Emergency crews in Florida try to prevent toxic wastewater flood
Emergency crews in central Florida were working Sunday to prevent an environmental catastrophe at a leaking reservoir that risked sending millions of gallons of contaminated wastewater toward nearby homes and into the Tampa Bay.
More than 300 homes near the site of an abandoned phosphate mine and fertilizer-production facility in Manatee County were under mandatory evacuation orders, and Governor Ron DeSantis on Saturday declared a state of emergency to free up funds to tackle the crisis.
"What we are looking at now is trying to prevent, and respond to if need be, a real catastrophic flood situation," DeSantis told a press conference after viewing the site by helicopter Sunday.
He said emergency workers, assisted by the Florida National Guard, were pumping about 33 million gallons of water daily out of a wastewater reservoir at the site, which has sprung a growing leak in its plastic lining.
"According to on-site engineers, a controlled release was necessary to prevent a catastrophic failure," the governor said.
The wastewater "meets water-quality standards for marine waters," he said, with the exception of phosphorous and nitrogen levels.

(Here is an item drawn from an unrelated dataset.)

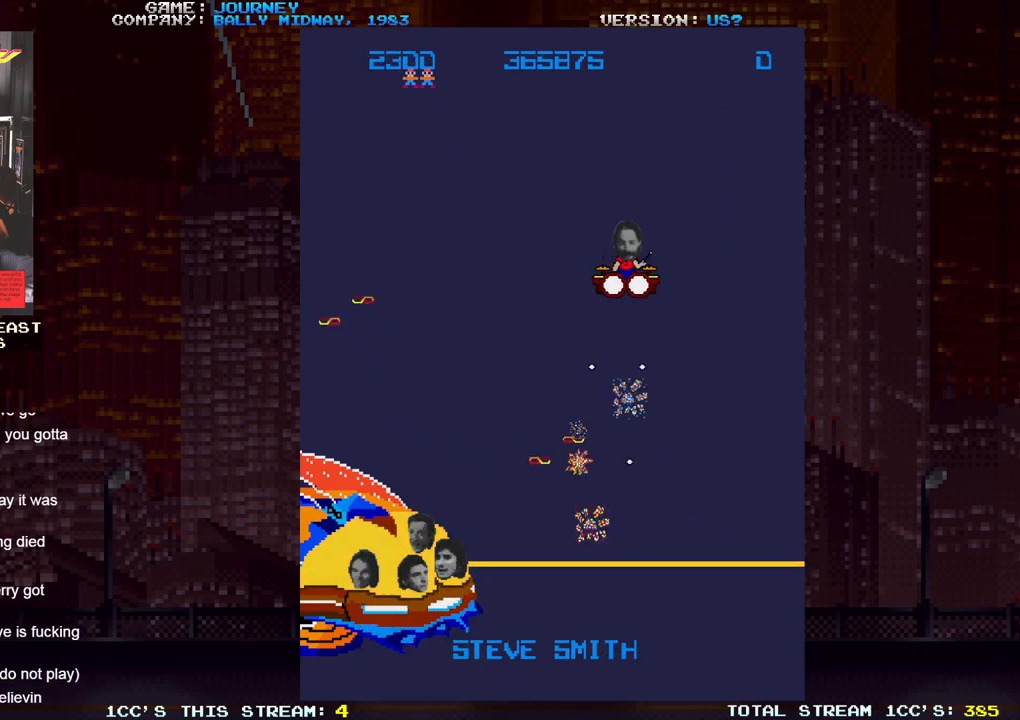
{"buttons": [], "left_stick": "right", "events": [[33, "SQUARE", "down"], [83, "SQUARE", "up"], [100, "left_stick", "down"], [117, "SQUARE", "down"], [150, "SQUARE", "up"], [217, "SQUARE", "down"], [217, "left_stick", "right"], [283, "SQUARE", "up"], [317, "SQUARE", "down"], [367, "SQUARE", "up"], [433, "SQUARE", "down"], [483, "SQUARE", "up"]]}
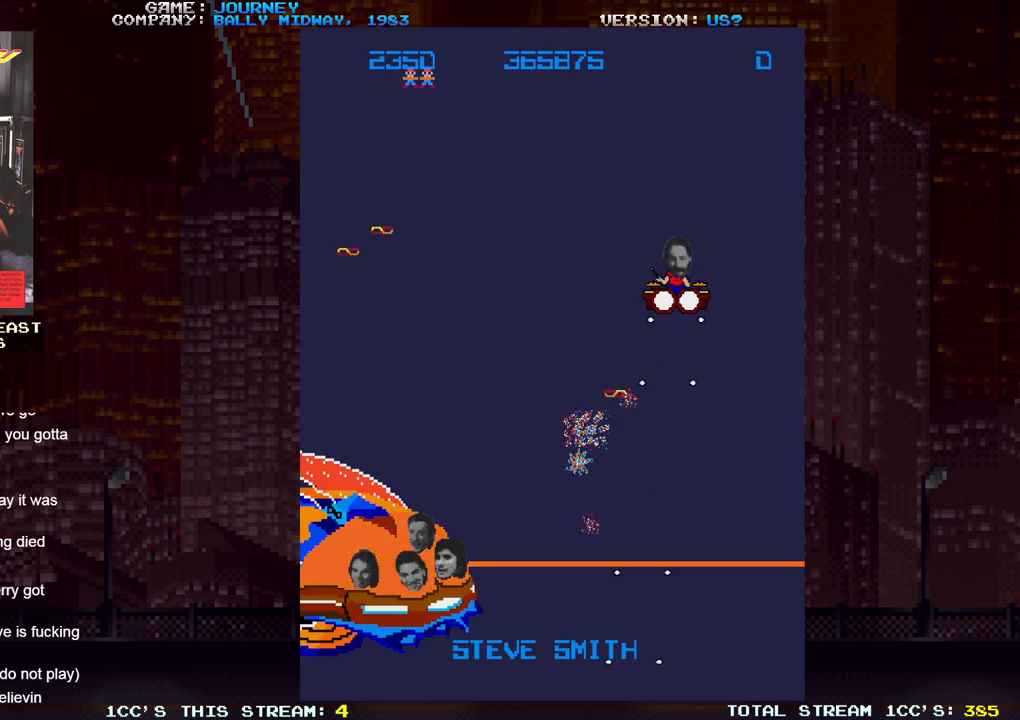
{"buttons": [], "left_stick": "down", "events": [[17, "SQUARE", "down"], [67, "SQUARE", "up"], [100, "left_stick", "down"], [133, "SQUARE", "down"], [183, "SQUARE", "up"], [217, "SQUARE", "down"], [283, "SQUARE", "up"], [350, "SQUARE", "down"], [400, "SQUARE", "up"], [433, "SQUARE", "down"], [500, "SQUARE", "up"]]}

Marine algae thrive on such elements, and environmental groups fear the release of millions of gallons of nutrient-rich water into the ocean could trigger a deadly "red tide," or algal bloom, that can suffocate fish and other aquatic life and deter tourist activity.
Manatee County's acting administrator Scott Hopes said inmates and staff at the local jail had been moved to the second floor of the two-story building as a precaution.
Hopes sounded a slightly more optimistic note later Sunday, saying the situation should be in a "much better position" by Tuesday.
But "we are not out of the critical area yet," he warned.
A collapse of the reservoir also risked sending water into nearby stacks of phosphogypsum, a leftover from fertilizer production.
Phosphogypsum is considered radioactive as it contains isotopes such as radon, as well as toxic heavy metals like arsenic, lead and mercury.
The Center for Biological Diversity national conservation group called for the US Environmental Protection Agency to step in.
"Federal officials need to clean up this mess the fertilizer industry has dumped on Florida communities and immediately halt further phosphogypsum production," Jaclyn Lopez, the organization's Florida director, said in a statement.
Problems at the Piney Point reservoir stretch back decades.
Florida's agriculture commissioner, Nicole Fried, wrote to DeSantis, saying the current emergency was only the latest in a string of incidents.
"For more than 50 years, this central Florida mining operation has caused numerous human health and environmental disasters and incidents," she wrote, adding there had been several earlier failures of the reservoir's lining.
Hopes said authorities were looking to permanently empty reservoirs at the site.
"We won't be repairing the liner, we will be depleting the holding ponds of their water and then we will be moving forward to a permanent solution into the future once we mitigate the current risk," Hopes said.
This will "probably include filling these ponds after they have been devoid of their contents and capping them."
DeSantis said the company operating the site, HRK Holdings, should be held accountable.
"This is not acceptable and it's not something we will allow to persist," he said.
HRK did not immediately respond to a request for comment.